Request: Reproduce the material word for word, from the line with "Gospodarka o obiegu" to the line with "Datenverarbe", including both of those lines. Omit the pictures from your copy.

Excerpted records:
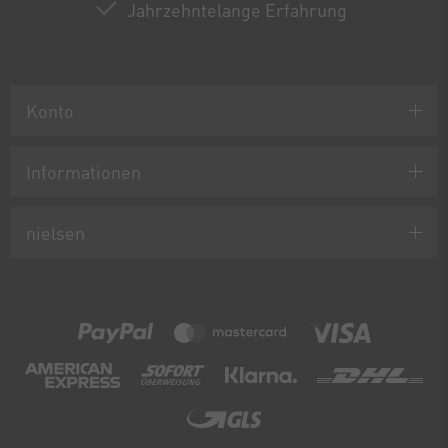
Jahrzehntelange Erfahrung
Konto
Informationen
nielsen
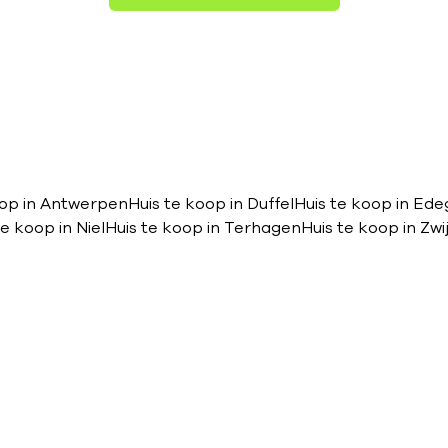
oop in Antwerpen
Huis te koop in Duffel
Huis te koop in Ed
te koop in Niel
Huis te koop in Terhagen
Huis te koop in Zw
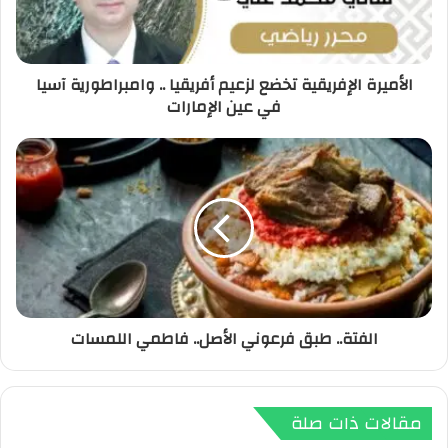
الأميرة الإفريقية تخضع لزعيم أفريقيا .. وامبراطورية آسيا
في عين الإمارات
الفتة.. طبق فرعوني الأصل.. فاطمي اللمسات
مقالات ذات صلة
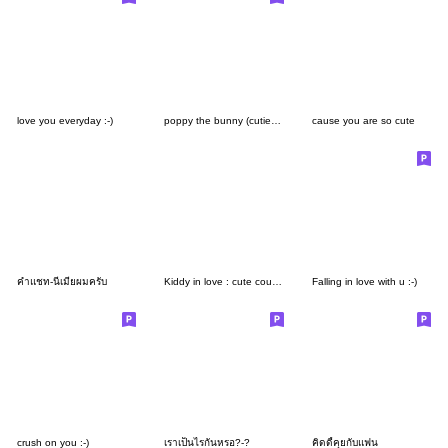
love you everyday :-)
poppy the bunny (cutie pie ver.)
cause you are so cute
คำแชท-นี่เมียผมครับ
Kiddy in love : cute couple
Falling in love with u :-)
crush on you :-)
เราเป็นไรกันหรอ?-?
คิดดี้คุยกับแฟน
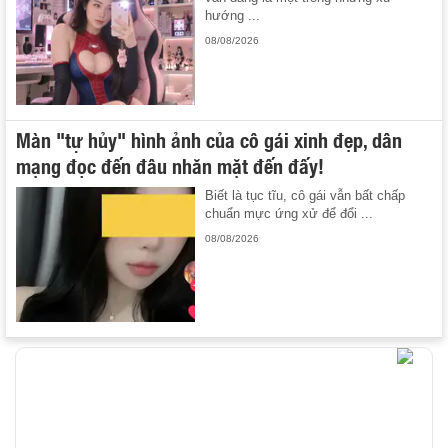
hướng ...
08/08/2026
Màn "tự hủy" hình ảnh của cô gái xinh đẹp, dân
mạng đọc đến đâu nhăn mặt đến đấy!
Biết là tục tĩu, cô gái vẫn bất chấp
chuẩn mực ứng xử để đổi ...
08/08/2026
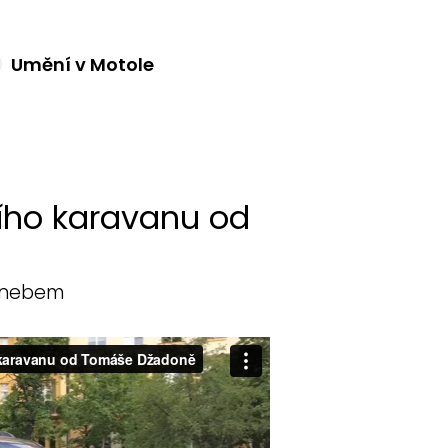
Umění v Motole
ního karavanu od
m nebem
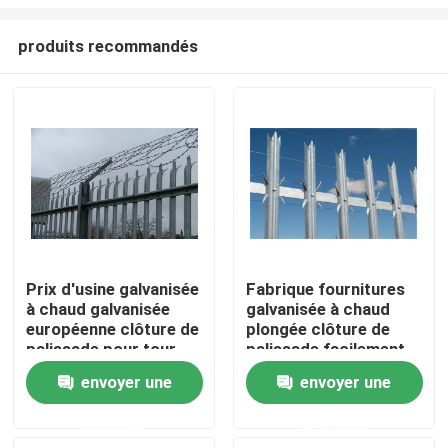
produits recommandés
Prix d'usine galvanisée
Fabrique fournitures
à chaud galvanisée
galvanisée à chaud
Maison
européenne clôture de
plongée clôture de
palissade pour tour
palissade facilement
assemblé pour la tour
Produits
envoyer une
envoyer une
d'acier
demande
demande
Vidéos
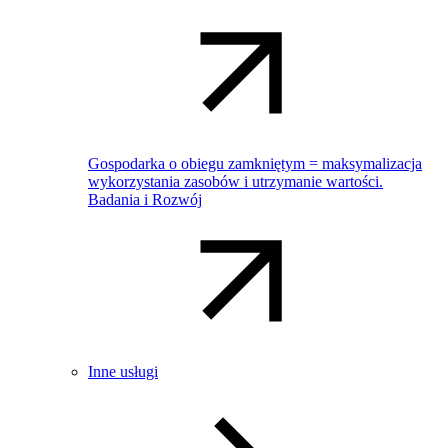
Gospodarka o obiegu zamkniętym = maksymalizacja
wykorzystania zasobów i utrzymanie wartości.
Badania i Rozwój
Inne usługi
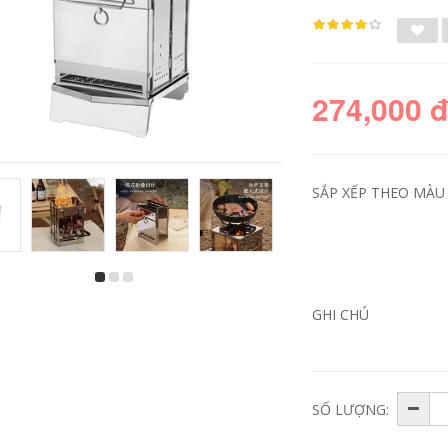
274,000 
SẮP XẾP THEO MÀU 
bộ bàn ghế học sinh
bàn ăn xếp gọn Bàn
gấp gọn Bàn gấp
ghế xếp ngoài trời
GHI CHÚ
ngoài trời hợp kim
Urban Wave, bàn
nhôm trứng cuộn
ghế picnic di động,
bàn di động bàn
bàn trứng cuộn,
cắm trại dã ngoại Bộ
bàn cắm trại, trọn
bàn ghế cắm trại
bộ trang thiết bị vật
cung cấp thiết bị ghế
dụng bàn ghế gấp
cao gấp gọn ghế
bàn ghế ăn gấp gọn
SỐ LƯỢNG:
gấp gọn
365,000
426,000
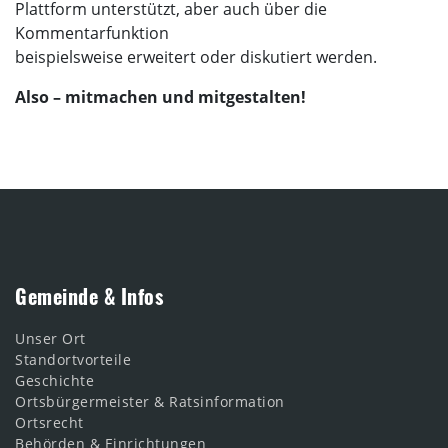
Plattform unterstützt, aber auch über die
Kommentarfunktion
beispielsweise erweitert oder diskutiert werden.
Also – mitmachen und mitgestalten!
Gemeinde & Infos
Unser Ort
Standortvorteile
Geschichte
Ortsbürgermeister & Ratsinformation
Ortsrecht
Behörden & Einrichtungen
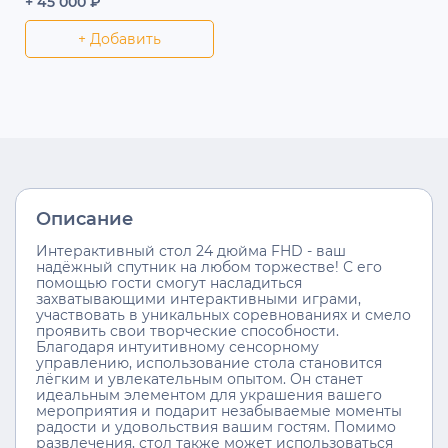
+ 45 000 ₽
+ Добавить
Описание
Интерактивный стол 24 дюйма FHD - ваш
надёжный спутник на любом торжестве! С его
помощью гости смогут насладиться
захватывающими интерактивными играми,
участвовать в уникальных соревнованиях и смело
проявить свои творческие способности.
Благодаря интуитивному сенсорному
управлению, использование стола становится
лёгким и увлекательным опытом. Он станет
идеальным элементом для украшения вашего
мероприятия и подарит незабываемые моменты
радости и удовольствия вашим гостям. Помимо
развлечения, стол также может использоваться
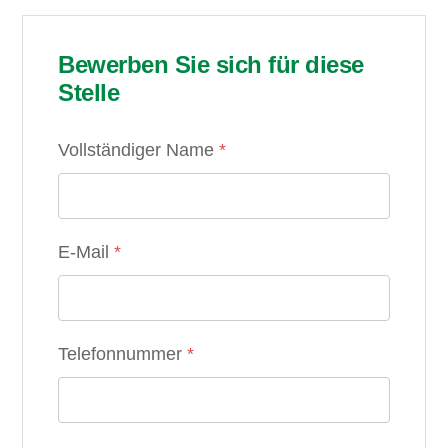
Bewerben Sie sich für diese
Stelle
Vollständiger Name
*
E-Mail
*
Telefonnummer
*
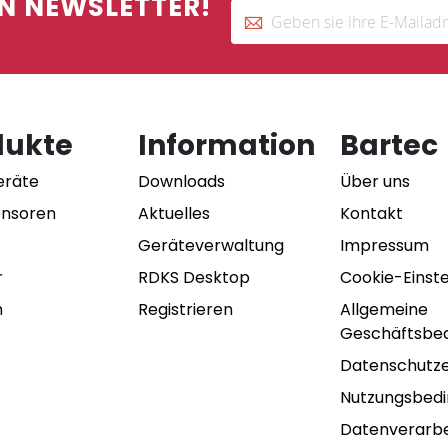
N NEWSLETTER!
dukte
Information
Bartec
eräte
Downloads
Über uns
ensoren
Aktuelles
Kontakt
Geräteverwaltung
Impressum
r
RDKS Desktop
Cookie-Einst
n
Registrieren
Allgemeine
Geschäftsbe
Datenschutze
Nutzungsbed
Datenverarbe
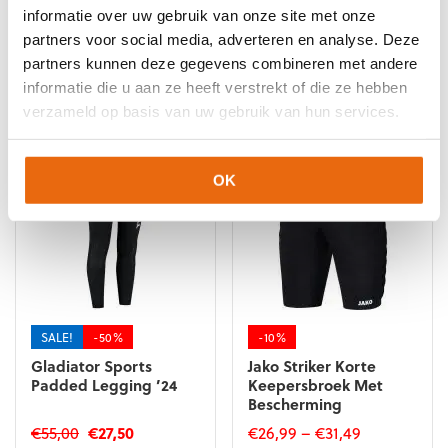
informatie over uw gebruik van onze site met onze
partners voor social media, adverteren en analyse. Deze
partners kunnen deze gegevens combineren met andere
informatie die u aan ze heeft verstrekt of die ze hebben
Gerelateerde producten
verzameld op basis van uw gebruik van hun services.
OK
SALE!
-50%
-10%
Gladiator Sports
Jako Striker Korte
Padded Legging ’24
Keepersbroek Met
Bescherming
Oorspronkelijke
Huidige
€
55,00
€
27,50
€
26,99
–
€
31,49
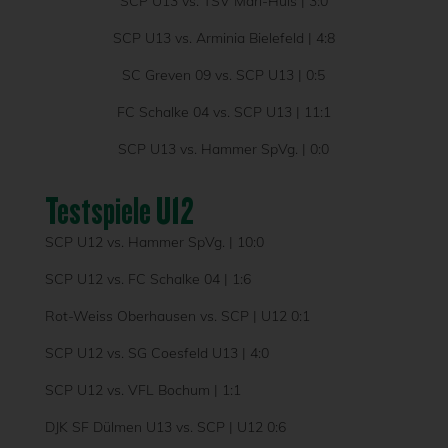
SCP U13 vs. TSV Marl-Hüls | 3:0
SCP U13 vs. Arminia Bielefeld | 4:8
SC Greven 09 vs. SCP U13 | 0:5
FC Schalke 04 vs. SCP U13 | 11:1
SCP U13 vs. Hammer SpVg. | 0:0
Testspiele U12
SCP U12 vs. Hammer SpVg. | 10:0
SCP U12 vs. FC Schalke 04 | 1:6
Rot-Weiss Oberhausen vs. SCP | U12 0:1
SCP U12 vs. SG Coesfeld U13 | 4:0
SCP U12 vs. VFL Bochum | 1:1
DJK SF Dülmen U13 vs. SCP | U12 0:6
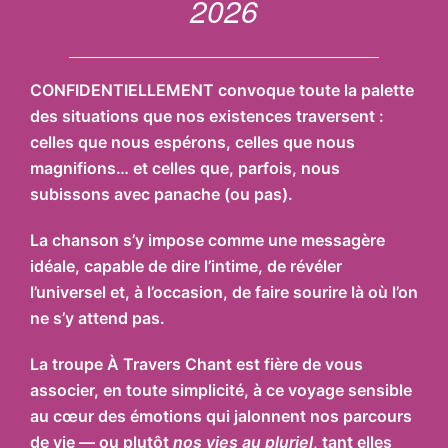
2026
CONFIDENTIELLEMENT convoque toute la palette
des situations que nos existences traversent :
celles que nous espérons, celles que nous
magnifions… et celles que, parfois, nous
subissons avec panache (ou pas).
La chanson s’y impose comme une messagère
idéale, capable de dire l’intime, de révéler
l’universel et, à l’occasion, de faire sourire là où l’on
ne s’y attend pas.
La troupe À Travers Chant est fière de vous
associer, en toute simplicité, à ce voyage sensible
au cœur des émotions qui jalonnent nos parcours
de vie — ou plutôt
nos vies au pluriel
, tant elles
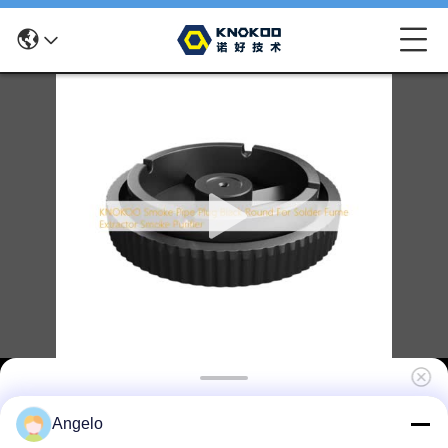
KNOKOO ブラック丸型パイププラグ 内径
Angelo
83mm 換気装置用 防塵・漏れ防止シール プラグ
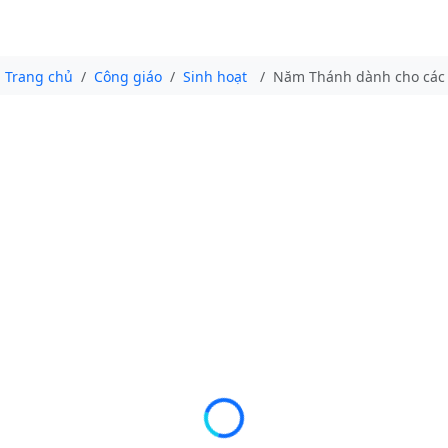
Trang chủ
Công giáo
Sinh hoạt
Năm Thánh dành cho các g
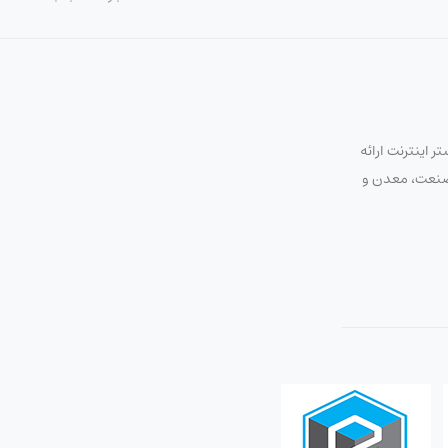
 اینترنت ارائه
ت صنعت، معدن و
د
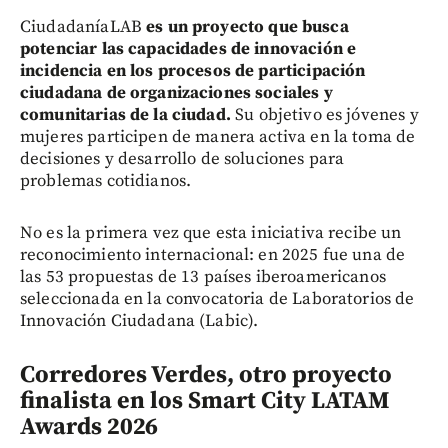
CiudadaníaLAB
es un proyecto que busca
potenciar las capacidades de innovación e
incidencia en los procesos de participación
ciudadana de organizaciones sociales y
comunitarias de la ciudad.
Su objetivo es jóvenes y
mujeres participen de manera activa en la toma de
decisiones y desarrollo de soluciones para
problemas cotidianos.
No es la primera vez que esta iniciativa recibe un
reconocimiento internacional: en 2025 fue una de
las 53 propuestas de 13 países iberoamericanos
seleccionada en la convocatoria de Laboratorios de
Innovación Ciudadana (Labic).
Corredores Verdes, otro proyecto
finalista en los Smart City LATAM
Awards 2026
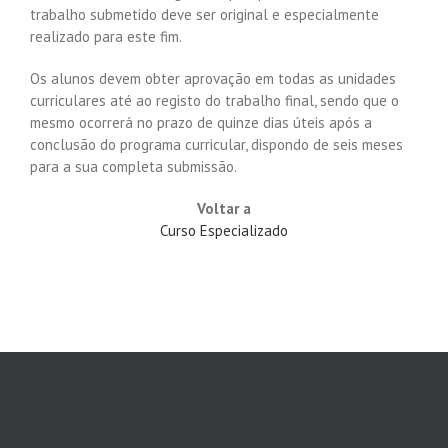
trabalho submetido deve ser original e especialmente
realizado para este fim.
Os alunos devem obter aprovação em todas as unidades
curriculares até ao registo do trabalho final, sendo que o
mesmo ocorrerá no prazo de quinze dias úteis após a
conclusão do programa curricular, dispondo de seis meses
para a sua completa submissão.
Voltar a
Curso Especializado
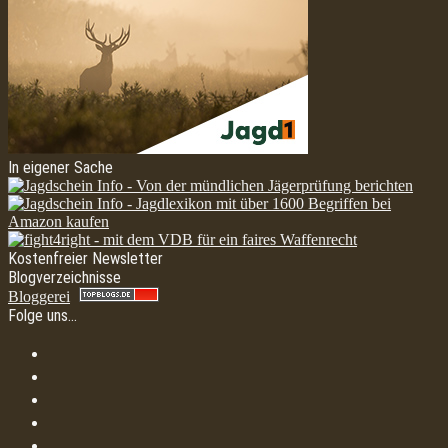
In eigener Sache
Kostenfreier Newsletter
Blogverzeichnisse
Bloggerei
Folge uns…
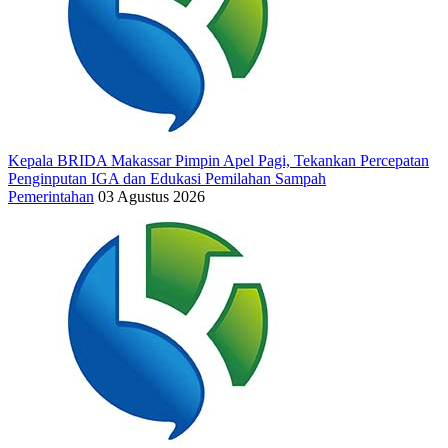
Kepala BRIDA Makassar Pimpin Apel Pagi, Tekankan Percepatan
Penginputan IGA dan Edukasi Pemilahan Sampah
Pemerintahan
03 Agustus 2026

Response to this exercise:
Gospodarka o obiegu zamkniętym = maksymalizacja
wykorzystania zasobów i utrzymanie wartości.
Badania i Rozwój
Inne usługi
274,000 
SẮP XẾP THEO MÀU 
bộ bàn ghế học sinh
bàn ăn xếp gọn Bàn
gấp gọn Bàn gấp
ghế xếp ngoài trời
GHI CHÚ
ngoài trời hợp kim
Urban Wave, bàn
nhôm trứng cuộn
ghế picnic di động,
bàn di động bàn
bàn trứng cuộn,
cắm trại dã ngoại Bộ
bàn cắm trại, trọn
bàn ghế cắm trại
bộ trang thiết bị vật
cung cấp thiết bị ghế
dụng bàn ghế gấp
cao gấp gọn ghế
bàn ghế ăn gấp gọn
SỐ LƯỢNG:
gấp gọn
365,000
426,000
Plattform unterstützt, aber auch über die
Kommentarfunktion
beispielsweise erweitert oder diskutiert werden.
Also – mitmachen und mitgestalten!
Gemeinde & Infos
Unser Ort
Standortvorteile
Geschichte
Ortsbürgermeister & Ratsinformation
Ortsrecht
Behörden & Einrichtungen
+ 45 000 ₽
+ Добавить
Описание
Интерактивный стол 24 дюйма FHD - ваш
надёжный спутник на любом торжестве! С его
помощью гости смогут насладиться
захватывающими интерактивными играми,
участвовать в уникальных соревнованиях и смело
проявить свои творческие способности.
Благодаря интуитивному сенсорному
управлению, использование стола становится
лёгким и увлекательным опытом. Он станет
идеальным элементом для украшения вашего
мероприятия и подарит незабываемые моменты
радости и удовольствия вашим гостям. Помимо
развлечения, стол также может использоваться
Bewerben Sie sich für diese
Stelle
Vollständiger Name
*
E-Mail
*
Telefonnummer
*
N NEWSLETTER!
dukte
Information
Bartec
eräte
Downloads
Über uns
ensoren
Aktuelles
Kontakt
Geräteverwaltung
Impressum
r
RDKS Desktop
Cookie-Einst
n
Registrieren
Allgemeine
Geschäftsbe
Datenschutze
Nutzungsbed
Datenverarbe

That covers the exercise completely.